[Exercise brief]:
Could you render every line of the material below as a numbered list, leaving out any blank lines?

(Data to process)

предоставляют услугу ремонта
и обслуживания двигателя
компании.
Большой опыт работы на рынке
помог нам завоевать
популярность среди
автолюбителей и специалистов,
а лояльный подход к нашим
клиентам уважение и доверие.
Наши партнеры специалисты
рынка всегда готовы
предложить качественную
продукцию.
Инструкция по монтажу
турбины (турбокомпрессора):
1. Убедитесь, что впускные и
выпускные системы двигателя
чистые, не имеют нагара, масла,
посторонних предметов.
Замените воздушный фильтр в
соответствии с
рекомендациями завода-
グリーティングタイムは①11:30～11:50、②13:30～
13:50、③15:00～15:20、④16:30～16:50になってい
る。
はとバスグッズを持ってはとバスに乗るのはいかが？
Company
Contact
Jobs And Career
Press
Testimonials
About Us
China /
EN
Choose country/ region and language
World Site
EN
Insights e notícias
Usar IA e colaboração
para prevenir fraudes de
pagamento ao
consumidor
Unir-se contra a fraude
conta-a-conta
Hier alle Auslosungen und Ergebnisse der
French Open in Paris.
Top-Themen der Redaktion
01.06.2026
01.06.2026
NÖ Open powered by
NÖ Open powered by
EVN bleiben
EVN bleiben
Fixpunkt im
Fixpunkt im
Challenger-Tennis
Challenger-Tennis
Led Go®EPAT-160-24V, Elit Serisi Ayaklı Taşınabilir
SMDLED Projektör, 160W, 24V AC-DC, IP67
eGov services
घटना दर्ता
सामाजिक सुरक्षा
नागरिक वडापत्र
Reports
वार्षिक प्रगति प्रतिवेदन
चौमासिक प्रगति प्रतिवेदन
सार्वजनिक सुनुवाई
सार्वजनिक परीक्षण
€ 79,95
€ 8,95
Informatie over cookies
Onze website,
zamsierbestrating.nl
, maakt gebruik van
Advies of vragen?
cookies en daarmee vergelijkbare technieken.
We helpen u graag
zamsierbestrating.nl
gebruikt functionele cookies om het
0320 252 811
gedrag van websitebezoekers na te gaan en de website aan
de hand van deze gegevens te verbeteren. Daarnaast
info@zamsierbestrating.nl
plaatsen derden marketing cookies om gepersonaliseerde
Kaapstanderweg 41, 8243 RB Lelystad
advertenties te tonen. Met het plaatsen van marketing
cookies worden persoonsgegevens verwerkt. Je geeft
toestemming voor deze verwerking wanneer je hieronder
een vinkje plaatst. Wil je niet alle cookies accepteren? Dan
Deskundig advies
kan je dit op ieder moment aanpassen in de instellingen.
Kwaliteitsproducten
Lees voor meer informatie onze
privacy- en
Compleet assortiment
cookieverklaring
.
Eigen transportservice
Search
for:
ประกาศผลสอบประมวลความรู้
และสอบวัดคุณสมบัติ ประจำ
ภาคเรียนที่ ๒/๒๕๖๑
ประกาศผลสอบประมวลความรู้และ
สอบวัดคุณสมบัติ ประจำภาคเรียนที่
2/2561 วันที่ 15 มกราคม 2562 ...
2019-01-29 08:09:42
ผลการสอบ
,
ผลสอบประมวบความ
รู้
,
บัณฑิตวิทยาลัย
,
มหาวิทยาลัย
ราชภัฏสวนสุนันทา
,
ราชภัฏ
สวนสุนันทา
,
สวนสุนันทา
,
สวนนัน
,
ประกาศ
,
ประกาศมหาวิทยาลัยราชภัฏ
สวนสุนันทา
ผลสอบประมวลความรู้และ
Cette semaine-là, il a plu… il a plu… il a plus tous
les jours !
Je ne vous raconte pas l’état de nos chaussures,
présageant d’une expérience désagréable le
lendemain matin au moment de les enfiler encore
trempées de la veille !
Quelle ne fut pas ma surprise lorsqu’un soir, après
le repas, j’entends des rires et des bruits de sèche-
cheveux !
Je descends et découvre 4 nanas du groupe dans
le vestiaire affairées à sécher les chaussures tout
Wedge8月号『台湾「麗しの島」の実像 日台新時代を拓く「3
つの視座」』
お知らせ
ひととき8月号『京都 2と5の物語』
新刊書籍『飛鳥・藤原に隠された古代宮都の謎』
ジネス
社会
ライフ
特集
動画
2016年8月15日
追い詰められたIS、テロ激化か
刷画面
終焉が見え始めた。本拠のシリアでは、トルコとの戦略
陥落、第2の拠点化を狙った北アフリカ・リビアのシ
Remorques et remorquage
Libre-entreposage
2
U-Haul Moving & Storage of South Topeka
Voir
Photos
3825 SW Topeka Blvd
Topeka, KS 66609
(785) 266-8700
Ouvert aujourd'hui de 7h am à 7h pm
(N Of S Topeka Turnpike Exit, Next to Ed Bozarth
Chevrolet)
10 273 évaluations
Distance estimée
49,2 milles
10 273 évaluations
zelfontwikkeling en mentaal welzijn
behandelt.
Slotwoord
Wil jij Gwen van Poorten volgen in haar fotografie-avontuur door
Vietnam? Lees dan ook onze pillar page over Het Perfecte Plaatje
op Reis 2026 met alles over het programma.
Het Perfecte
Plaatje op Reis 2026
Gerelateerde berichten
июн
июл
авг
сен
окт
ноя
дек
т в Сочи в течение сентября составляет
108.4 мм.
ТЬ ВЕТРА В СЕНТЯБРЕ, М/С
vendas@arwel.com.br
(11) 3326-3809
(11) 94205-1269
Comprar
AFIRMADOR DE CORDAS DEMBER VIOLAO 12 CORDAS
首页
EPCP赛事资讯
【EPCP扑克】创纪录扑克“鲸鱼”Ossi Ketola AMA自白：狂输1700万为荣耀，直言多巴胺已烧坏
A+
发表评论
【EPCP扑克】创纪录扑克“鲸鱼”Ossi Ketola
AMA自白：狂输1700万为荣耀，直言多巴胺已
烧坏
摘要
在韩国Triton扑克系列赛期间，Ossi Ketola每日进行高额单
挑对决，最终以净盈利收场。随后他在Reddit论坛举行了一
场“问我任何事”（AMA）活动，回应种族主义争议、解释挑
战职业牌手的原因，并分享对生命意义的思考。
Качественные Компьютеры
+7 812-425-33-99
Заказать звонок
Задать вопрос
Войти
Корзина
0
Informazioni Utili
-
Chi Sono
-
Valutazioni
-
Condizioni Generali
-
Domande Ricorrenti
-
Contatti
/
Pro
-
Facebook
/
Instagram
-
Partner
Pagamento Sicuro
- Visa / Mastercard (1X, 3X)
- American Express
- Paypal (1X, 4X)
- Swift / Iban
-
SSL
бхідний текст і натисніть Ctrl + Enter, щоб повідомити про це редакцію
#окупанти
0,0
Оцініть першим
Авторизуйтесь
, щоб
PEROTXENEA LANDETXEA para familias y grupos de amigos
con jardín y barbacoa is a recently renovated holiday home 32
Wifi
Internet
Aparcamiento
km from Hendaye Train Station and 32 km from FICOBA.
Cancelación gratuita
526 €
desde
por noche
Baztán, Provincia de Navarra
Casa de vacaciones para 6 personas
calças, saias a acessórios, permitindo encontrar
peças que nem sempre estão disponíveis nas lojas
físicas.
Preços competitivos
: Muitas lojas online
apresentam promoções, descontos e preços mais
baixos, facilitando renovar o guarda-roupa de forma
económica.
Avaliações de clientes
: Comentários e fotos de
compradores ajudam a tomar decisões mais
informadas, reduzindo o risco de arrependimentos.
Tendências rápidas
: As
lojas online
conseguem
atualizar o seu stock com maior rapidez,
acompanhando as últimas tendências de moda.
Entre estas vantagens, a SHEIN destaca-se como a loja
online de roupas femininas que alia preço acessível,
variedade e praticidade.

(End Data to process)

[Response area]:
1. предоставляют услугу ремонта
2. и обслуживания двигателя
3. компании.
4. Большой опыт работы на рынке
5. помог нам завоевать
6. популярность среди
7. автолюбителей и специалистов,
8. а лояльный подход к нашим
9. клиентам уважение и доверие.
10. Наши партнеры специалисты
11. рынка всегда готовы
12. предложить качественную
13. продукцию.
14. Инструкция по монтажу
15. турбины (турбокомпрессора):
16. 1. Убедитесь, что впускные и
17. выпускные системы двигателя
18. чистые, не имеют нагара, масла,
19. посторонних предметов.
20. Замените воздушный фильтр в
21. соответствии с
22. рекомендациями завода-
23. グリーティングタイムは①11:30～11:50、②13:30～
24. 13:50、③15:00～15:20、④16:30～16:50になってい
25. る。
26. はとバスグッズを持ってはとバスに乗るのはいかが？
27. Company
28. Contact
29. Jobs And Career
30. Press
31. Testimonials
32. About Us
33. China /
34. EN
35. Choose country/ region and language
36. World Site
37. EN
38. Insights e notícias
39. Usar IA e colaboração
40. para prevenir fraudes de
41. pagamento ao
42. consumidor
43. Unir-se contra a fraude
44. conta-a-conta
45. Hier alle Auslosungen und Ergebnisse der
46. French Open in Paris.
47. Top-Themen der Redaktion
48. 01.06.2026
49. 01.06.2026
50. NÖ Open powered by
51. NÖ Open powered by
52. EVN bleiben
53. EVN bleiben
54. Fixpunkt im
55. Fixpunkt im
56. Challenger-Tennis
57. Challenger-Tennis
58. Led Go®EPAT-160-24V, Elit Serisi Ayaklı Taşınabilir
59. SMDLED Projektör, 160W, 24V AC-DC, IP67
60. eGov services
61. घटना दर्ता
62. सामाजिक सुरक्षा
63. नागरिक वडापत्र
64. Reports
65. वार्षिक प्रगति प्रतिवेदन
66. चौमासिक प्रगति प्रतिवेदन
67. सार्वजनिक सुनुवाई
68. सार्वजनिक परीक्षण
69. € 79,95
70. € 8,95
71. Informatie over cookies
72. Onze website,
73. zamsierbestrating.nl
74. , maakt gebruik van
75. Advies of vragen?
76. cookies en daarmee vergelijkbare technieken.
77. We helpen u graag
78. zamsierbestrating.nl
79. gebruikt functionele cookies om het
80. 0320 252 811
81. gedrag van websitebezoekers na te gaan en de website aan
82. de hand van deze gegevens te verbeteren. Daarnaast
83. info@zamsierbestrating.nl
84. plaatsen derden marketing cookies om gepersonaliseerde
85. Kaapstanderweg 41, 8243 RB Lelystad
86. advertenties te tonen. Met het plaatsen van marketing
87. cookies worden persoonsgegevens verwerkt. Je geeft
88. toestemming voor deze verwerking wanneer je hieronder
89. een vinkje plaatst. Wil je niet alle cookies accepteren? Dan
90. Deskundig advies
91. kan je dit op ieder moment aanpassen in de instellingen.
92. Kwaliteitsproducten
93. Lees voor meer informatie onze
94. privacy- en
95. Compleet assortiment
96. cookieverklaring
97. .
98. Eigen transportservice
99. Search
100. for:
101. ประกาศผลสอบประมวลความรู้
102. และสอบวัดคุณสมบัติ ประจำ
103. ภาคเรียนที่ ๒/๒๕๖๑
104. ประกาศผลสอบประมวลความรู้และ
105. สอบวัดคุณสมบัติ ประจำภาคเรียนที่
106. 2/2561 วันที่ 15 มกราคม 2562 ...
107. 2019-01-29 08:09:42
108. ผลการสอบ
109. ,
110. ผลสอบประมวบความ
111. รู้
112. ,
113. บัณฑิตวิทยาลัย
114. ,
115. มหาวิทยาลัย
116. ราชภัฏสวนสุนันทา
117. ,
118. ราชภัฏ
119. สวนสุนันทา
120. ,
121. สวนสุนันทา
122. ,
123. สวนนัน
124. ,
125. ประกาศ
126. ,
127. ประกาศมหาวิทยาลัยราชภัฏ
128. สวนสุนันทา
129. ผลสอบประมวลความรู้และ
130. Cette semaine-là, il a plu… il a plu… il a plus tous
131. les jours !
132. Je ne vous raconte pas l’état de nos chaussures,
133. présageant d’une expérience désagréable le
134. lendemain matin au moment de les enfiler encore
135. trempées de la veille !
136. Quelle ne fut pas ma surprise lorsqu’un soir, après
137. le repas, j’entends des rires et des bruits de sèche-
138. cheveux !
139. Je descends et découvre 4 nanas du groupe dans
140. le vestiaire affairées à sécher les chaussures tout
141. Wedge8月号『台湾「麗しの島」の実像 日台新時代を拓く「3
142. つの視座」』
143. お知らせ
144. ひととき8月号『京都 2と5の物語』
145. 新刊書籍『飛鳥・藤原に隠された古代宮都の謎』
146. ジネス
147. 社会
148. ライフ
149. 特集
150. 動画
151. 2016年8月15日
152. 追い詰められたIS、テロ激化か
153. 刷画面
154. 終焉が見え始めた。本拠のシリアでは、トルコとの戦略
155. 陥落、第2の拠点化を狙った北アフリカ・リビアのシ
156. Remorques et remorquage
157. Libre-entreposage
158. 2
159. U-Haul Moving & Storage of South Topeka
160. Voir
161. Photos
162. 3825 SW Topeka Blvd
163. Topeka, KS 66609
164. (785) 266-8700
165. Ouvert aujourd'hui de 7h am à 7h pm
166. (N Of S Topeka Turnpike Exit, Next to Ed Bozarth
167. Chevrolet)
168. 10 273 évaluations
169. Distance estimée
170. 49,2 milles
171. 10 273 évaluations
172. zelfontwikkeling en mentaal welzijn
173. behandelt.
174. Slotwoord
175. Wil jij Gwen van Poorten volgen in haar fotografie-avontuur door
176. Vietnam? Lees dan ook onze pillar page over Het Perfecte Plaatje
177. op Reis 2026 met alles over het programma.
178. Het Perfecte
179. Plaatje op Reis 2026
180. Gerelateerde berichten
181. июн
182. июл
183. авг
184. сен
185. окт
186. ноя
187. дек
188. т в Сочи в течение сентября составляет
189. 108.4 мм.
190. ТЬ ВЕТРА В СЕНТЯБРЕ, М/С
191. vendas@arwel.com.br
192. (11) 3326-3809
193. (11) 94205-1269
194. Comprar
195. AFIRMADOR DE CORDAS DEMBER VIOLAO 12 CORDAS
196. 首页
197. EPCP赛事资讯
198. 【EPCP扑克】创纪录扑克“鲸鱼”Ossi Ketola AMA自白：狂输1700万为荣耀，直言多巴胺已烧坏
199. A+
200. 发表评论
201. 【EPCP扑克】创纪录扑克“鲸鱼”Ossi Ketola
202. AMA自白：狂输1700万为荣耀，直言多巴胺已
203. 烧坏
204. 摘要
205. 在韩国Triton扑克系列赛期间，Ossi Ketola每日进行高额单
206. 挑对决，最终以净盈利收场。随后他在Reddit论坛举行了一
207. 场“问我任何事”（AMA）活动，回应种族主义争议、解释挑
208. 战职业牌手的原因，并分享对生命意义的思考。
209. Качественные Компьютеры
210. +7 812-425-33-99
211. Заказать звонок
212. Задать вопрос
213. Войти
214. Корзина
215. 0
216. Informazioni Utili
217. -
218. Chi Sono
219. -
220. Valutazioni
221. -
222. Condizioni Generali
223. -
224. Domande Ricorrenti
225. -
226. Contatti
227. /
228. Pro
229. -
230. Facebook
231. /
232. Instagram
233. -
234. Partner
235. Pagamento Sicuro
236. - Visa / Mastercard (1X, 3X)
237. - American Express
238. - Paypal (1X, 4X)
239. - Swift / Iban
240. -
241. SSL
242. бхідний текст і натисніть Ctrl + Enter, щоб повідомити про це редакцію
243. #окупанти
244. 0,0
245. Оцініть першим
246. Авторизуйтесь
247. , щоб
248. PEROTXENEA LANDETXEA para familias y grupos de amigos
249. con jardín y barbacoa is a recently renovated holiday home 32
250. Wifi
251. Internet
252. Aparcamiento
253. km from Hendaye Train Station and 32 km from FICOBA.
254. Cancelación gratuita
255. 526 €
256. desde
257. por noche
258. Baztán, Provincia de Navarra
259. Casa de vacaciones para 6 personas
260. calças, saias a acessórios, permitindo encontrar
261. peças que nem sempre estão disponíveis nas lojas
262. físicas.
263. Preços competitivos
264. : Muitas lojas online
265. apresentam promoções, descontos e preços mais
266. baixos, facilitando renovar o guarda-roupa de forma
267. económica.
268. Avaliações de clientes
269. : Comentários e fotos de
270. compradores ajudam a tomar decisões mais
271. informadas, reduzindo o risco de arrependimentos.
272. Tendências rápidas
273. : As
274. lojas online
275. conseguem
276. atualizar o seu stock com maior rapidez,
277. acompanhando as últimas tendências de moda.
278. Entre estas vantagens, a SHEIN destaca-se como a loja
279. online de roupas femininas que alia preço acessível,
280. variedade e praticidade.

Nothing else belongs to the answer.